Play is How to Add Peace Within Your Relationships

Play is How to Add Peace Within Your Relationships

Phil and I were talking about how to get some balance between the daily barrage of distressing information and the peaceful interactions and way of responding to our daily lives that we practice. And as strange as it may seem, the answer that came to me was to be sure and get a good measure of play and new adventures.

The society we live in is one that pushes achievement and busyness over everything. The U.S. has the shortest amount of paid vacation time from work, and there are many jobs where there is none. People often feel a sense of guilt if they take time out to play, rest, and relax. Yet, it has been proven that play is vital to your health and well-being and your optimum brain function.

Many of you are familiar with Julia Cameron’s work in The Artist’s Way series of books. She describes a path toward optimum creativity, which involves something called morning pages, and taking at least a two-hour play date every week. I have known many individuals and groups who have done this program, and in each of the cases, people have shared how difficult it was for them to find the time to do the play date with themselves. Only two hours a week, and people have difficulty finding the time!
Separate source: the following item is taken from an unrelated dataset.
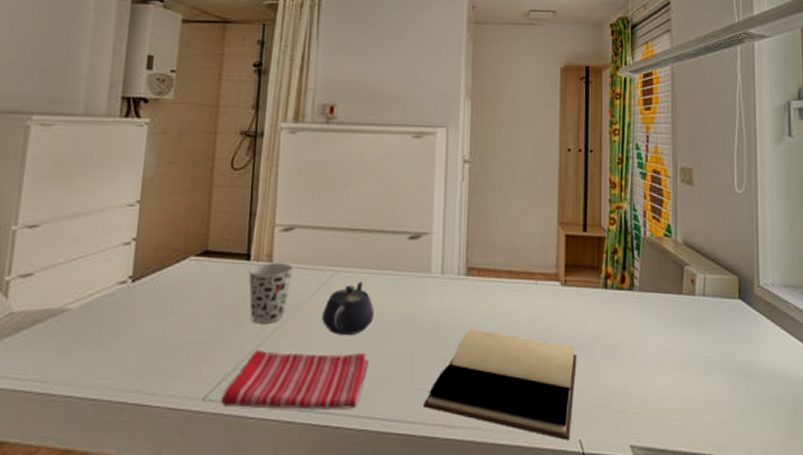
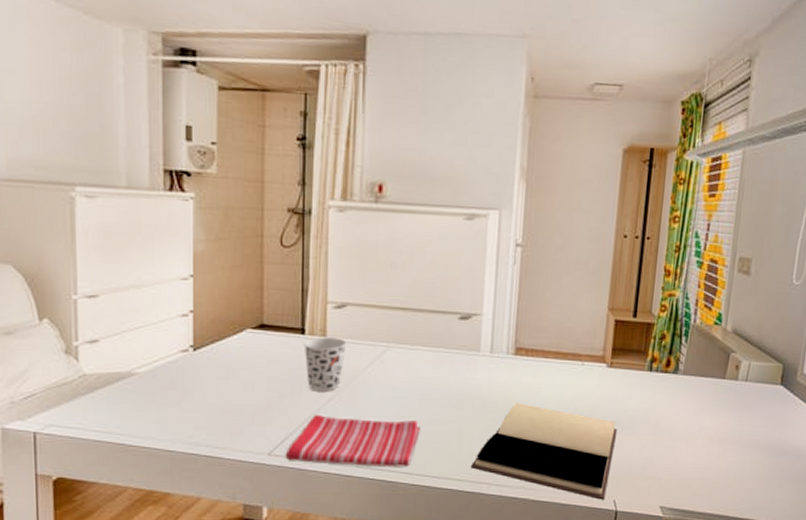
teapot: present [322,282,374,335] -> none [376,357,425,404]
As with many things, you need to first apply this to yourself before you can take it into your relationships. Finding ways to have leisure time and to reach out for new experiences will open paths to growth and satisfaction. The more you allow this kind of time into your life and your experiences with yourself, the more you will be able to bring that into your relationships.

In relationships that promote living peace, playing is a critical factor. We need to recognize its importance and find ways to incorporate it into our times together. Sharing the joy of being together and taking the opportunity to just be, rather than to do, brings an intimacy and creates a bond that cannot be gained in any other way. Building shared experiences and adventures is part of the glue that brings you together when things get tough or the problems of the outside world start to pull you down.

It is important to recognize the value of time spent that’s not about achievement, but rather about just being and feeling and loving. Sharing experiences, laughing together, and discovering how just being with each other feels, how just being feels, is an art we need to develop for a balanced happy life and balanced happy relationships.